Document text section start

Thanks for the update. This topic is beyond my knowledge level. Hopefully others can help here.

cc: @rolweber, @esevan - any ideas?

esevan commented 5 years ago

Sorry, I have no experience of this issue.

@IMAM9AIS Can I ask you full error log of Exception writing message to websocket: error.?

IMAM9AIS commented 5 years ago

@esevan this is only message i receive which is supposed to be executed from this part of the code. https://github.com/jupyter/nb2kg/blob/ddf6b7c3d119445f2bb4a03b8d8ea5a26a876bdc/nb2kg/handlers.py#L247 But this is something which is executed after i try executing the cell multiple times even when it is not executing results.

kevin-bates commented 5 years ago

@IMAM9AIS - sorry for the lack of help here. Just for grins (and another datapoint), can you try using the embedded nb2kg in Notebook 6.0 (now that its released). Instead of installing the extension, enabling it, and configuring the class overrides, you simply start Notebook with --gateway-url <gateway url>.

I suspect the results will be the same, but there are some changes wrt to handlers (but at the http level, not relative to websockets).

esevan commented 5 years ago

I've checked both nb2kg and notebook/gateway doesn't reconnect websocket to the gateway when the connection between nb2kg and EG is closed. As a result, browser-notebook connection is alive but notebook-EG connection is closed. -> Communication between browser and kernel is broken.

Tornado.websocket guide: a message of None indicates that the connection has been closed.

https://github.com/jupyter/nb2kg/blob/ddf6b7c3d119445f2bb4a03b8d8ea5a26a876bdc/nb2kg/handlers.py#L215-L216

@IMAM9AIS If you see 'connections': 0 log in your case, this is the case. Something like Kernel retrieved: {'id': 'd61a9037-1211-422f-86a0-ef5ed4b01789', 'name': 'python3', 'last_activity': '2019-07-18T07:08:55.641346Z', 'execution_state': 'starting', 'connections': 0}

@kevin-bates Could you give me a comment about this case? Do you agree with the idea of recovering connection between nb2kg and EG when it's closed? In my case, this also keeps jupyterlab from reconnecting the session when the session is recovered in EG.

Document text section end

• **Work to be completed**: Write the next part of the discussion about nb2kg losing its websocket connection to the gateway, picking up after its last comment. The material after this point isn't needed.

Dataset extract section start

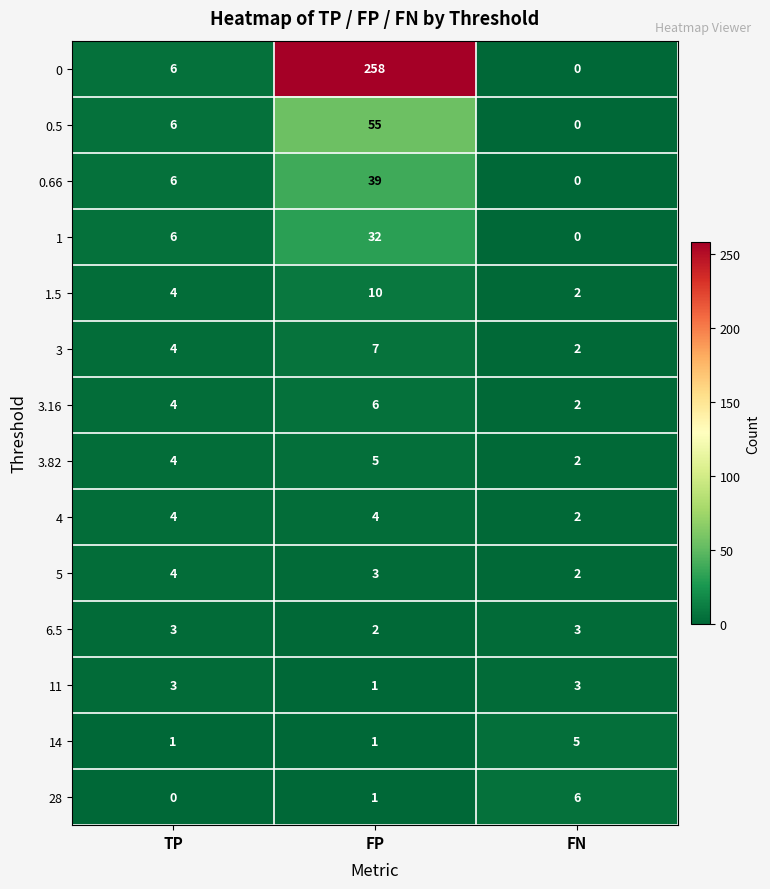

What is the difference between the 0.5 values at FP and TP?

49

Dataset extract section end

• **Result of the exercise**:
kevin-bates commented 5 years ago

@esevan - yeah, I agree. Your PR looks promising. Actually glad both embedded and nb2kg behave the same. Let's focus on nb2kg for now since that's what is being used, and we'll port accordingly. Thanks!

@IMAM9AIS - as I mentioned in the PR, it would be great if you could take #42 for a spin prior to merge.

IMAM9AIS commented 5 years ago

@kevin-bates @esevan have some comments here:- https://github.com/jupyter/nb2kg/pull/42

IMAM9AIS commented 5 years ago

@esevan @kevin-bates . We tested the PR changes out and everything looks good. We haven't had a connection loss after this.

esevan commented 5 years ago

@IMAM9AIS I'm so glad to hear that! Thank you for issuing this and testing in your environment ;D

kevin-bates commented 5 years ago

Fantastic news! @esevan - I've merged the PR. Could you please apply the applicable changes to the gateway subsystem in Notebook?

kevin-bates commented 5 years ago

Closing via #42.

esevan commented 5 years ago

@kevin-bates Sure. I'll upload this patch for jupyter/notebook :D

esevan commented 5 years ago

@kevin-bates https://github.com/jupyter/notebook/pull/4777 Requested :)